• _INPUT MATERIAL_:

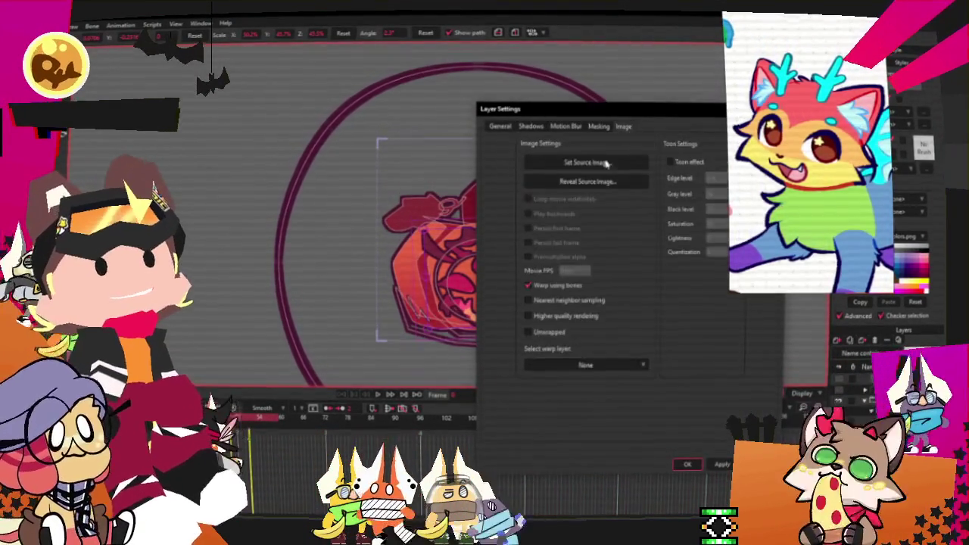
pyautogui.click(593, 164)
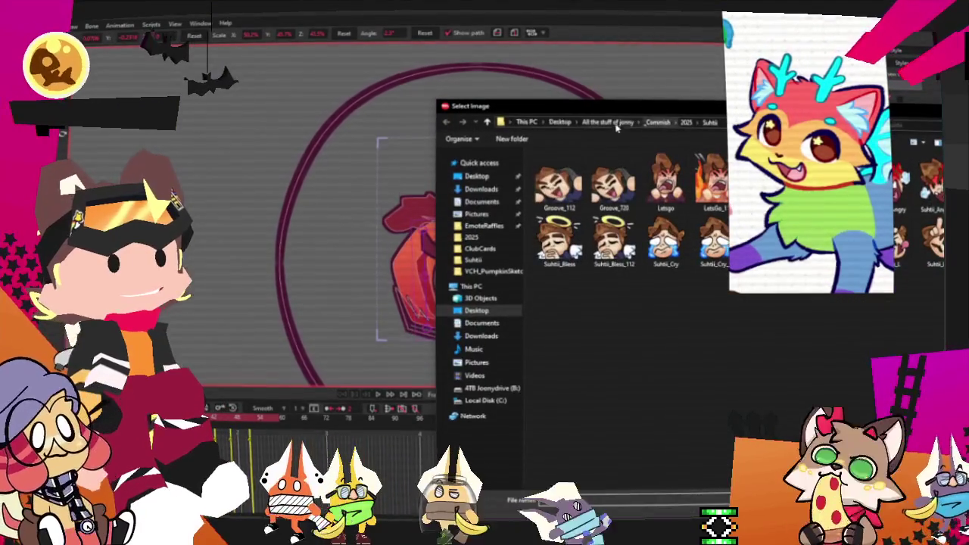
pyautogui.click(471, 237)
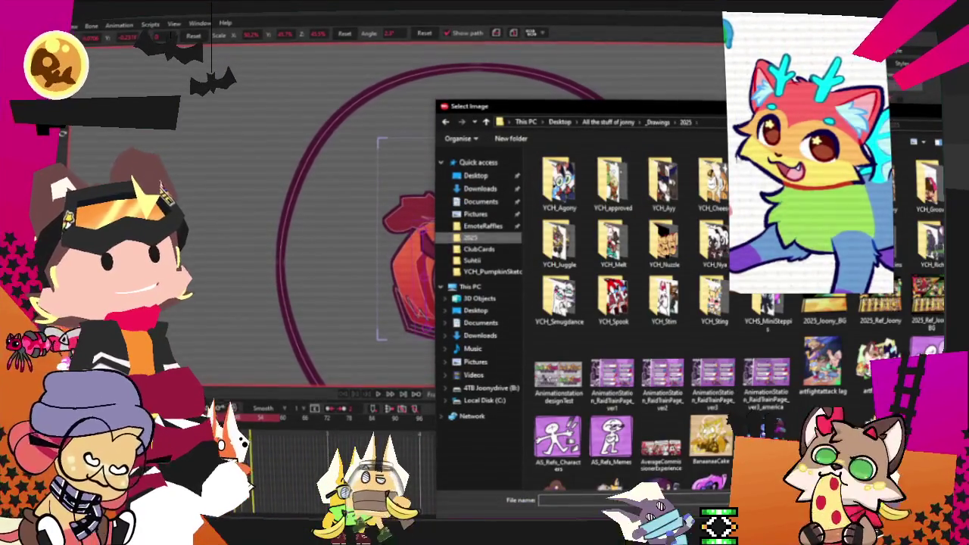
pyautogui.moveTo(751, 112); pyautogui.dragTo(636, 83)
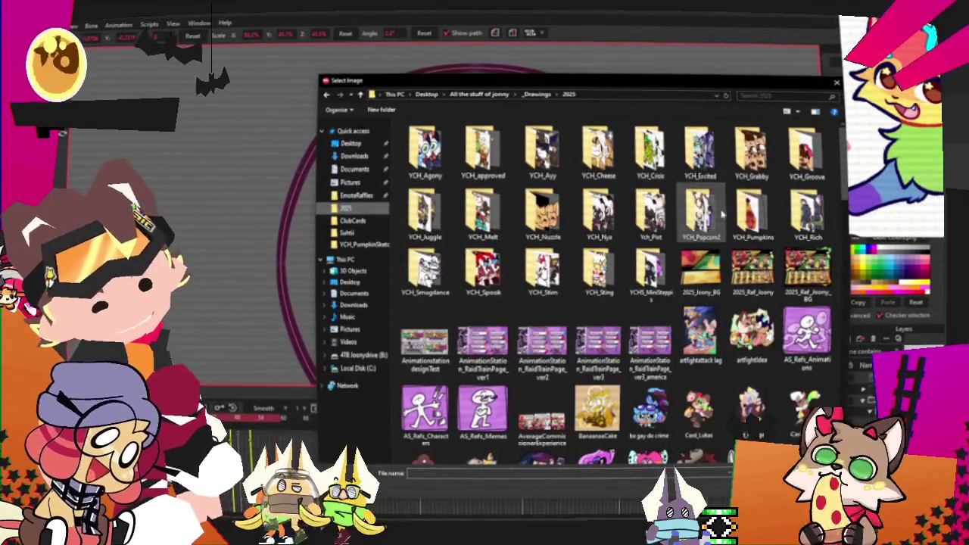
pyautogui.doubleClick(767, 217)
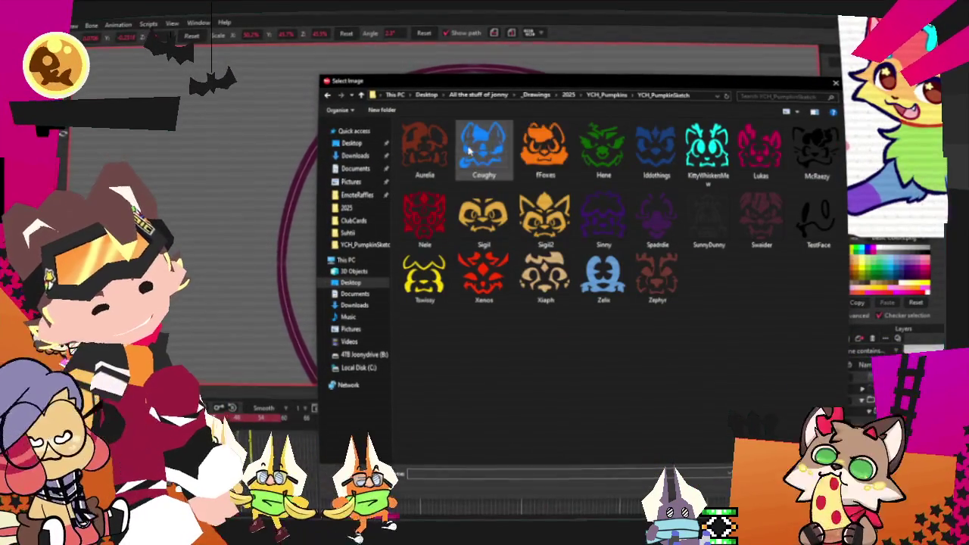
pyautogui.click(707, 147)
pyautogui.press('Return')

• _PROBLEM STATEMENT_:
Each record is to be copied word for word, with no images carried over.

• _WRITTEN SOLUTION_:
pyautogui.click(593, 164)
pyautogui.click(471, 237)
pyautogui.moveTo(751, 112); pyautogui.dragTo(636, 83)
pyautogui.doubleClick(767, 217)
pyautogui.click(707, 147)
pyautogui.press('Return')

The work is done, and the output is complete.